■ Teks yang Diberikan:
◆ ◆ ◆ ◆ ◆ ◆ ◆

Oleh Irna Maifatur Rohmah
Bicara soal guru memang tidak ada habisnya. Mulai dari menjadi teladan, menjaga sikap, cerdas, tanggap, bijaksana, dan berbagai buntut lainnya tidak habis selagi masih ada peradaban manusia. Sebab, guru dan pendidikan tidak akan hilang selagi masih ada peradabaan manusia itu sendiri.
Kini di tengah zaman yang makin cepat perkembangannya dan segalanya bisa dilakukan dengan instan, rasa ingin tahu terhadap sesuatu semakin berkurang. Rasa penasaran untuk mendapatkan sumber data tidak setinggi dulu. Salah satunya sebab kemudahan yang ditawarkan di mana-mana, kita menjadi manja dan lebih menyukai informasi yang terpotong dan tidak bisa dipastikan kebenarannya.
Hal ini yang sedang mendera di dunia pendidikan. Pendidikan dalam hal ini guru, perlu membenahi kebiasaan anak-anak agar lebih kritis dan menggunakan literasi yang mendalam dalam menerima informasi.
- Iklan -
Meskipun di kurikulum terbaru sudah dijadwalkan pembiasaan literasi sebelum kegiatan pembelajaran, namun nyatanya literasi yang dilakukan tidak sesuai dengan standard dari literasi tersebut. Dari beberapa pembiasaan, literasi menjadi wacana yang dilakukan sepekan sekali dalam durasi sekitar 30 menit. Kebijakan tersebut bisa berbeda-beda setiap sekolah.
Dengan sistem yang terlihat baik secara administratif, namun kenapa sikap dari anak-anak masih belum berubah. Anak-anak masih saja senang melanggar peraturan yang ada di sekolah atau norma-norma yang ada di lingkungan. Bukankah literasi bisa mengubah sikap dan pandangan seseorang sesuai dengan apa yang dibacanya?

◆ ◆ ◆ ◆ ◆ ◆ ◆

■ Materi:
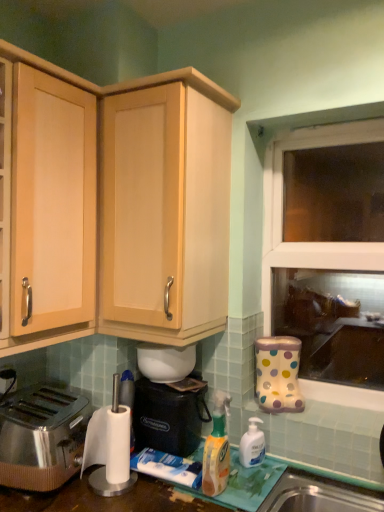
Where is `blank space situated above black plastic trash can at lower center, the 2th appliance positioned from the top (from a real-world perspective)`? Image resolution: width=384 pixels, height=512 pixels. blank space situated above black plastic trash can at lower center, the 2th appliance positioned from the top (from a real-world perspective) is located at coordinates (181, 380).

◆ ◆ ◆ ◆ ◆ ◆ ◆

■ Permintaan: Bisakah Anda menyalin kata demi kata bagian teks tentang literasi di sekolah, mulai dari "Dengan sistem yang" sampai dengan "apa yang dibacanya?"?

■ Hasil Akhir:
Dengan sistem yang terlihat baik secara administratif, namun kenapa sikap dari anak-anak masih belum berubah. Anak-anak masih saja senang melanggar peraturan yang ada di sekolah atau norma-norma yang ada di lingkungan. Bukankah literasi bisa mengubah sikap dan pandangan seseorang sesuai dengan apa yang dibacanya?